** Exercise directions **
Transcribe exactly the line that contains "X154788326Y-146461674D01*" and all lines following it to the end of the material below; omit everything else.

** Record excerpts **

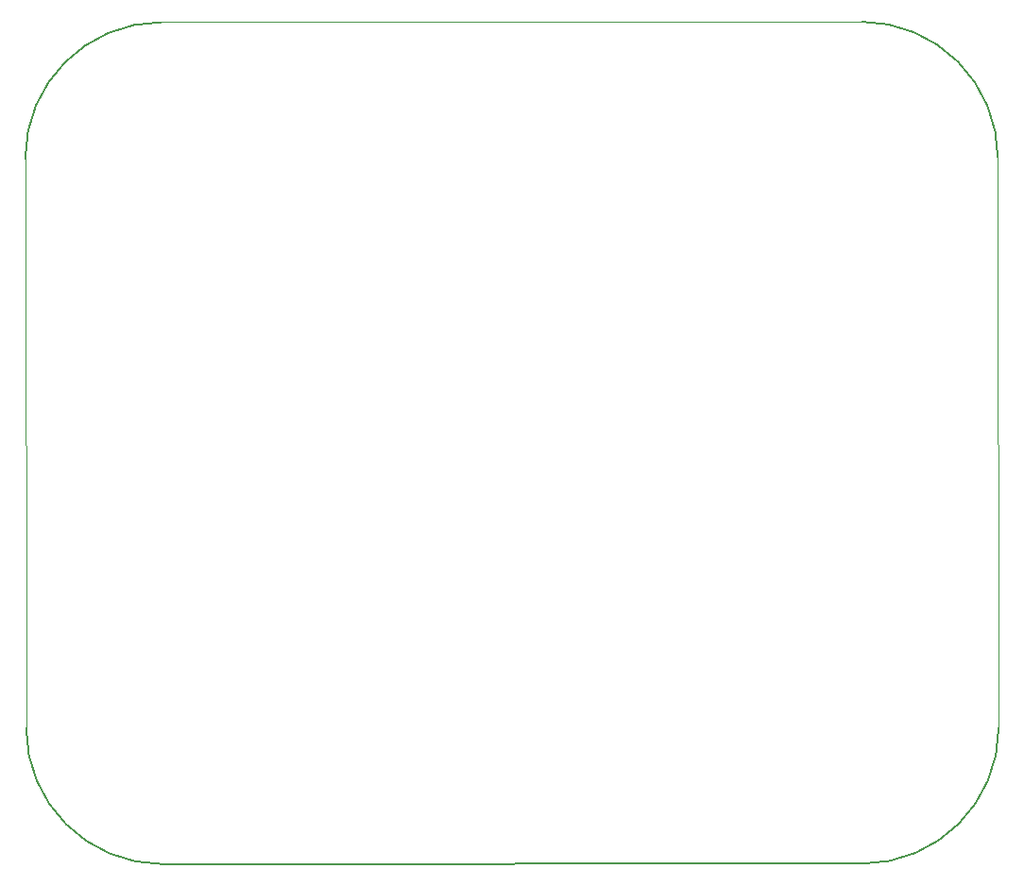
<source format=gbr>
%TF.GenerationSoftware,KiCad,Pcbnew,7.0.10*%
%TF.CreationDate,2024-02-07T01:22:45-06:00*%
%TF.ProjectId,Resistor Bank Control Board,52657369-7374-46f7-9220-42616e6b2043,rev?*%
%TF.SameCoordinates,Original*%
%TF.FileFunction,Profile,NP*%
%FSLAX46Y46*%
G04 Gerber Fmt 4.6, Leading zero omitted, Abs format (unit mm)*
G04 Created by KiCad (PCBNEW 7.0.10) date 2024-02-07 01:22:45*
%MOMM*%
%LPD*%
G01*
G04 APERTURE LIST*
%TA.AperFunction,Profile*%
%ADD10C,0.150000*%
%TD*%
%TA.AperFunction,Profile*%
%ADD11C,0.100000*%
%TD*%
G04 APERTURE END LIST*
D10*
X92038326Y-146500000D02*
X154788326Y-146461674D01*
X166923400Y-83211674D02*
G75*
G03*
X154711674Y-71000000I-12211700J-26D01*
G01*
X91961674Y-71038300D02*
G75*
G03*
X79750000Y-83250000I26J-12211700D01*
G01*
X154788326Y-146461700D02*
G75*
G03*
X167000000Y-134250000I-26J12211700D01*
G01*
D11*
X79750000Y-83250000D02*
X79826652Y-134288326D01*
X91961674Y-71038326D02*
X154711674Y-71000000D01*
D10*
X79826650Y-134288326D02*
G75*
G03*
X92038326Y-146500000I12211680J6D01*
G01*
D11*
X166923348Y-83211674D02*
X167000000Y-134250000D01*
M02*

</source>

** Exercise result **
X154788326Y-146461674D01*
X166923400Y-83211674D02*
G75*
G03*
X154711674Y-71000000I-12211700J-26D01*
G01*
X91961674Y-71038300D02*
G75*
G03*
X79750000Y-83250000I26J-12211700D01*
G01*
X154788326Y-146461700D02*
G75*
G03*
X167000000Y-134250000I-26J12211700D01*
G01*
D11*
X79750000Y-83250000D02*
X79826652Y-134288326D01*
X91961674Y-71038326D02*
X154711674Y-71000000D01*
D10*
X79826650Y-134288326D02*
G75*
G03*
X92038326Y-146500000I12211680J6D01*
G01*
D11*
X166923348Y-83211674D02*
X167000000Y-134250000D01*
M02*

</source>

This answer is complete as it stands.